I heard about Drown, the brilliant collection of short stories by Junot Diaz, for years but never read it until now. Let me just say: It was worth the wait.

There are several recurrent themes running through this collection (the lost father, the regained father, the lost love, brotherhood, betrayal–often sexual) but the one I found most striking was that of facelessness.

You would think that facelessness is synonymous with invisibility, but here it is not. There is something within that facelessness, which makes the person all the more visible–scorned, pitied, hated, feared, and by some, treated with great kindness. The faced want the faceless to be gone for good because they represent the worst fear: That you, too, might one day suffer this fate where all that defines you to the outside world is stripped away, where you are a stranger in a strange land–where you are unloved and unlovable.

“Ysrael” is the boy with no face, his face having been mostly chewed off by a pig when he was an infant. Because of this he wears a mask and awaits a humanitarian intervention in which doctors in Canada are meant to restore his face. But this day never seems to come and he is scorned and beaten, but he is also an object of intense interest. There is something about him that fascinates the other boys; if only they could just see behind his mask. But even when they do, it infuriates them, repulses them. There is nothing in seeing his face that makes them feel better about themselves. It only makes them feel worse, more powerless.

Then when the reader sees the world from his point of view in “No Face,” we understand that though he is deformed and maligned there is still great hope and beauty in his world, though he might not realize it. There is something strong deep within that will keep him alive despite the obstacles. He is a survivor. He will run:

He watches the sun burn the mists from the fields and despite the heat the beans are thick and green and flexible in the breeze. His mother sees him on the way back from the outhouse. She goes to fetch his mask.

He’s tired and aching but he looks out over the valley, and the way the land curves away to hide itself reminds him of the way Lou hides his dominos when they play. Go, she says. Before your father comes out.

He knows what happens when his father comes out. He pulls on his mask and feels the fleas stirring in the cloth. When she turns her back, he hides, blending into the weeds. He watches his mother hold Pesao’s head gently under the faucet and when the water finally urges out from the pipe Pesao yells as if he’s been given a present or a wish come true.
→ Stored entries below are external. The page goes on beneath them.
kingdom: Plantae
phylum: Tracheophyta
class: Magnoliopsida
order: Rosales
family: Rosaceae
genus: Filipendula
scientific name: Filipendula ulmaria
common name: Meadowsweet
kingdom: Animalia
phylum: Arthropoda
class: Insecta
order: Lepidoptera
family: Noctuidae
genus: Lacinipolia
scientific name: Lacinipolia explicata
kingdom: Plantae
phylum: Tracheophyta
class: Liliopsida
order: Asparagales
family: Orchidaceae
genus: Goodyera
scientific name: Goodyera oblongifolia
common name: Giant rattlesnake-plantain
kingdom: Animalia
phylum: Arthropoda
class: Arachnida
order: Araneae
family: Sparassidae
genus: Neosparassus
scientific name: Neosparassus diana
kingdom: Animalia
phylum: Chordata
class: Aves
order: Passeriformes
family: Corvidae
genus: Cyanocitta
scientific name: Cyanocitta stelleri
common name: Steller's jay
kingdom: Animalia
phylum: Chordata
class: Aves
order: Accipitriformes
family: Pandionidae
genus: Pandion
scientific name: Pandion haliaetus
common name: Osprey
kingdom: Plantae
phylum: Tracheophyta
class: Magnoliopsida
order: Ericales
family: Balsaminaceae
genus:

He runs, down toward the town, never slipping or stumbling. Nobody’s faster.

So Ysrael stands for the best hope of all of the faceless within these stories–and the message is to keep going, keep running, keep moving forward no matter how people will push you down and try to keep you from being seen.

In that, a book, which might otherwise be bleak, I found quite hopeful. And so, in the end, what you have is a collection of stories that are beautiful, necessary, and heartbreaking. Read it.